Exercise prompt >> Copy the listing below line for line, leaving out the pictures.

Supplied material >>
+ + + +
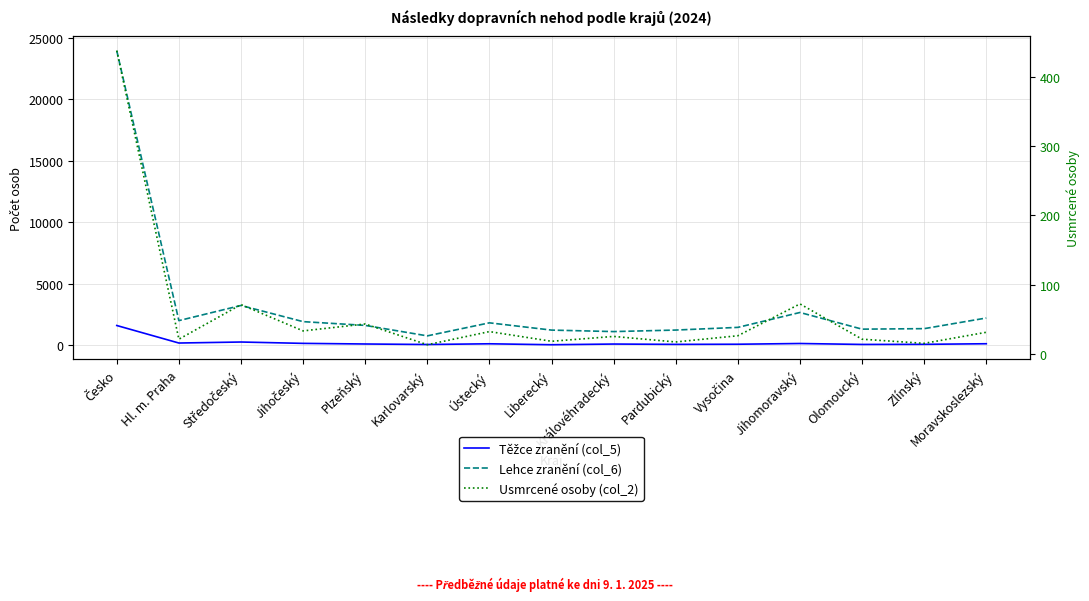

Reading left to right, transcribe all the data shown in this chart.

Těžce zranění (col_5): 1609	183	265	155	104	64	121	44	100	74	85	144	68	77	125
Lehce zranění (col_6): 23971	2006	3239	1923	1617	765	1826	1235	1114	1238	1456	2668	1312	1353	2219
Usmrcené osoby (col_2): 438	21	71	33	43	13	32	18	25	17	26	72	21	15	31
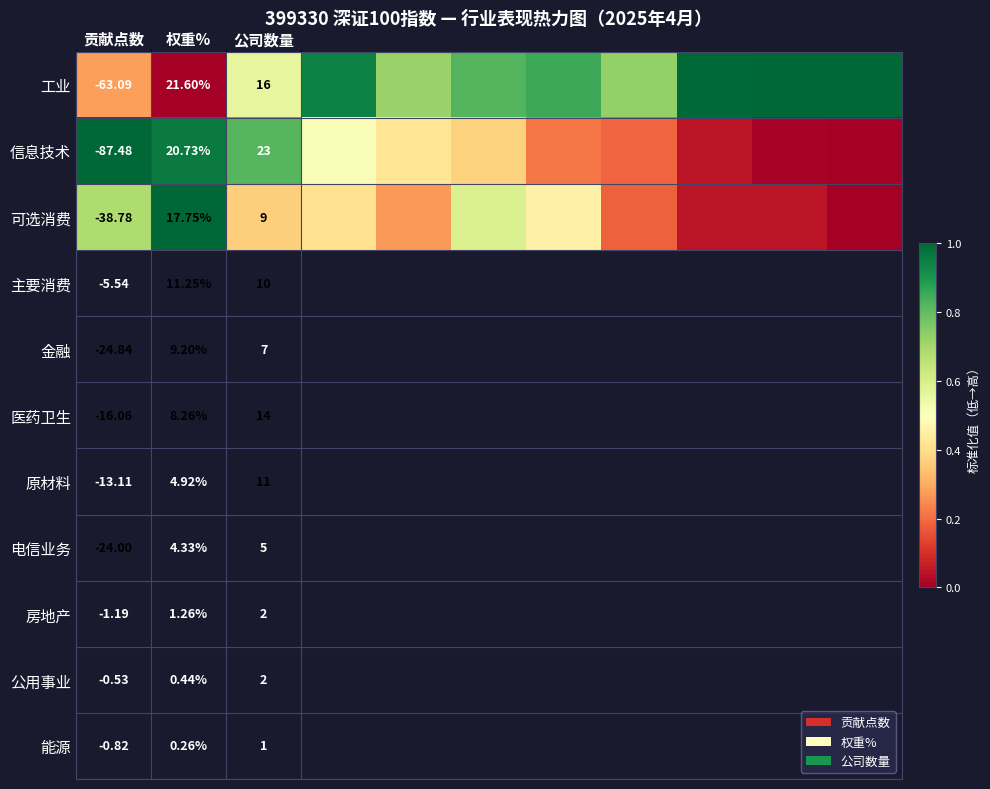

At 权重%, list the series in order from smallest to largest.

可选消费, 信息技术, 工业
+ + + +
Your response >>
Reading left to right, transcribe all the data shown in this chart.

Těžce zranění (col_5): 1609	183	265	155	104	64	121	44	100	74	85	144	68	77	125
Lehce zranění (col_6): 23971	2006	3239	1923	1617	765	1826	1235	1114	1238	1456	2668	1312	1353	2219
Usmrcené osoby (col_2): 438	21	71	33	43	13	32	18	25	17	26	72	21	15	31

At 权重%, list the series in order from smallest to largest.

可选消费, 信息技术, 工业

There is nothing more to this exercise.